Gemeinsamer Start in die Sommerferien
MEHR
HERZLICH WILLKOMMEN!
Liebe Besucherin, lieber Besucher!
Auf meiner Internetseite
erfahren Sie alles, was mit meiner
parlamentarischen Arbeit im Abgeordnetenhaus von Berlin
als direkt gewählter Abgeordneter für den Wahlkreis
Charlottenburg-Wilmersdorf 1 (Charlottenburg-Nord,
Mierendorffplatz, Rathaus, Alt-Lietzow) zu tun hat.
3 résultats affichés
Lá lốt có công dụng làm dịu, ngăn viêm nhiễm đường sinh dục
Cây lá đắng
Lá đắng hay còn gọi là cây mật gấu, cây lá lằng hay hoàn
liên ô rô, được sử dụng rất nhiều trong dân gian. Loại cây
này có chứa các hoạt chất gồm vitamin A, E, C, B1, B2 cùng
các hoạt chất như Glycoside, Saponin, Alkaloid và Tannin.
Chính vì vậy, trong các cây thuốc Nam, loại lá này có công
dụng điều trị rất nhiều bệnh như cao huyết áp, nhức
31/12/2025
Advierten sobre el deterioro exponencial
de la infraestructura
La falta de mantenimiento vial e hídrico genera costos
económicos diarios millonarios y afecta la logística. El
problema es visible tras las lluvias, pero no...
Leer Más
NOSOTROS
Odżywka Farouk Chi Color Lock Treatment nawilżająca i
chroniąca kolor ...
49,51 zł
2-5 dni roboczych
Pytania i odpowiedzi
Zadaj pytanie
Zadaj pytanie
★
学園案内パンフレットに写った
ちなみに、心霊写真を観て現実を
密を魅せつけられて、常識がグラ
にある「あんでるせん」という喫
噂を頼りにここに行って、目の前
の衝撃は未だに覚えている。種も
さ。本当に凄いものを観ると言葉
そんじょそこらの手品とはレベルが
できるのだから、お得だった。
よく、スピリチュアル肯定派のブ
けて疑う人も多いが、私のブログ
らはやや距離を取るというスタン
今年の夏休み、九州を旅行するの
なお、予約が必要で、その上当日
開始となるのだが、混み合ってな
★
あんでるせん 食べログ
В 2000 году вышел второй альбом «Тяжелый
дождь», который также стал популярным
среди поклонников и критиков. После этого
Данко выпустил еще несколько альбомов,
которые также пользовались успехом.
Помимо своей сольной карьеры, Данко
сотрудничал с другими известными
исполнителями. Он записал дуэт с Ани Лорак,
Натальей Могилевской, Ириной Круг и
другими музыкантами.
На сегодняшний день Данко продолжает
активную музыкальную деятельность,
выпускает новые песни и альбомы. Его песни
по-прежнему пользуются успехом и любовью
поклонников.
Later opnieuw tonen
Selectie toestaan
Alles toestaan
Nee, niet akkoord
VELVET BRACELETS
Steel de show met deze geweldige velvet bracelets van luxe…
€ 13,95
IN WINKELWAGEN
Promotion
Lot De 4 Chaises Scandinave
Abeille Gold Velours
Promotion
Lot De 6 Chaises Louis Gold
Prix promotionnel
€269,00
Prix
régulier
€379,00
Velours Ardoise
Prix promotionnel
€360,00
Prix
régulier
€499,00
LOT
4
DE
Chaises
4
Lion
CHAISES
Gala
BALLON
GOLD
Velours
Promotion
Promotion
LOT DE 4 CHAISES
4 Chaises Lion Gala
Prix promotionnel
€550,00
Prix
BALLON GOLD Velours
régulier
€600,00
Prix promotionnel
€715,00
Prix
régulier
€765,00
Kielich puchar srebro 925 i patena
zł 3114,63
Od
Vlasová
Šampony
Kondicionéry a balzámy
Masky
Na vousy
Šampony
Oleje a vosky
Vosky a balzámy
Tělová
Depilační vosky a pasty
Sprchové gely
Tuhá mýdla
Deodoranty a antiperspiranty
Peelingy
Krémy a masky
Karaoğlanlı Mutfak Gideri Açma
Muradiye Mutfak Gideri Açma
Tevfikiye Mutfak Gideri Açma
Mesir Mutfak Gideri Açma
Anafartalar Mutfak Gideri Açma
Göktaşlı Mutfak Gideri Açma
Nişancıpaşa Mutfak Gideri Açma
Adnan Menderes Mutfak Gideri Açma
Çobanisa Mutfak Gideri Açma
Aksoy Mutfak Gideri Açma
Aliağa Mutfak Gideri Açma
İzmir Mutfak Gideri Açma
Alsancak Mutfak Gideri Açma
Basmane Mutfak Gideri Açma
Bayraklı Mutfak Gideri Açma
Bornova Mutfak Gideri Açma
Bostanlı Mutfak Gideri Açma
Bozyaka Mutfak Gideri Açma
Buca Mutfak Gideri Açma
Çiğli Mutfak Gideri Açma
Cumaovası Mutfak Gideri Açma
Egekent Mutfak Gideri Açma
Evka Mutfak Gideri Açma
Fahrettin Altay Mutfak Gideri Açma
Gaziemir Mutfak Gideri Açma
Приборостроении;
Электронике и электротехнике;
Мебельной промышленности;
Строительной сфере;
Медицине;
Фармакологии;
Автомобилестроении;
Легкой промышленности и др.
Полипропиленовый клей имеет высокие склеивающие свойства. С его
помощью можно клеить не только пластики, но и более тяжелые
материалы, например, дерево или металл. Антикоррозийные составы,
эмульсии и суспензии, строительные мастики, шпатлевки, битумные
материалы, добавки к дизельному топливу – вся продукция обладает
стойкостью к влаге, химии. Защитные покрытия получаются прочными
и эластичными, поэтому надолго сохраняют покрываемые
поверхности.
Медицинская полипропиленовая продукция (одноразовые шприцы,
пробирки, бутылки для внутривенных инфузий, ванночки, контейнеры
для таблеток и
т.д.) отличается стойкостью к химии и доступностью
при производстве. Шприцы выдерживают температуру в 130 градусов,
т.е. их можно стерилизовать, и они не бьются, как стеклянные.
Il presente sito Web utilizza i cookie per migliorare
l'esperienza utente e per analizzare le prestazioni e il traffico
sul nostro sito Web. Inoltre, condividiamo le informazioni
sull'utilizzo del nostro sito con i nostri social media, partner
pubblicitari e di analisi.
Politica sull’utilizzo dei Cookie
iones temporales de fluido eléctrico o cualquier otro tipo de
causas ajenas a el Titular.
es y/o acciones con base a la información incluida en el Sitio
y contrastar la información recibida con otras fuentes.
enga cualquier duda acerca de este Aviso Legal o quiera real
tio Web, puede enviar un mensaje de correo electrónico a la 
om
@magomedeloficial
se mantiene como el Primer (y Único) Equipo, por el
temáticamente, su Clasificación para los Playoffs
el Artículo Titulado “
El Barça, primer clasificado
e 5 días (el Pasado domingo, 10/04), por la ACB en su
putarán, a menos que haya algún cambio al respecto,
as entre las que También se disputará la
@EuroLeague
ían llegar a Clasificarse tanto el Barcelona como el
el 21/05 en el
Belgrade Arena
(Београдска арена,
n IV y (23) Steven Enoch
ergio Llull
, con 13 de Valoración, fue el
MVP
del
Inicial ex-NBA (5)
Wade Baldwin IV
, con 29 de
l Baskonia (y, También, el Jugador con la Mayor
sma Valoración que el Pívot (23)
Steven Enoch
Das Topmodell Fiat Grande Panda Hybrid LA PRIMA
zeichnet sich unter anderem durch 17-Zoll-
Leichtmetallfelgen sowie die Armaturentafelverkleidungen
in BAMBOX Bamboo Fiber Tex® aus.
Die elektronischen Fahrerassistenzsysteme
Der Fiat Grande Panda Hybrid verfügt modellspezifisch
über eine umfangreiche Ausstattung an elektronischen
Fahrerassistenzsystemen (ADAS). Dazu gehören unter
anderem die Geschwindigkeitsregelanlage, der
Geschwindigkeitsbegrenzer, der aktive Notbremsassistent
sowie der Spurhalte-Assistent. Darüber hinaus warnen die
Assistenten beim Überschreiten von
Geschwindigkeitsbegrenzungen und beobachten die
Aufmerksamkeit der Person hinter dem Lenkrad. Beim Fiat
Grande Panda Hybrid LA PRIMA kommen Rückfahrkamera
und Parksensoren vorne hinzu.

☆ ☆ ☆ ☆ ☆

> **Written task**
In the records above, find the lines holding "Данко". Copy each one.

> **Result for this exercise**
Данко выпустил еще несколько альбомов,
Помимо своей сольной карьеры, Данко
На сегодняшний день Данко продолжает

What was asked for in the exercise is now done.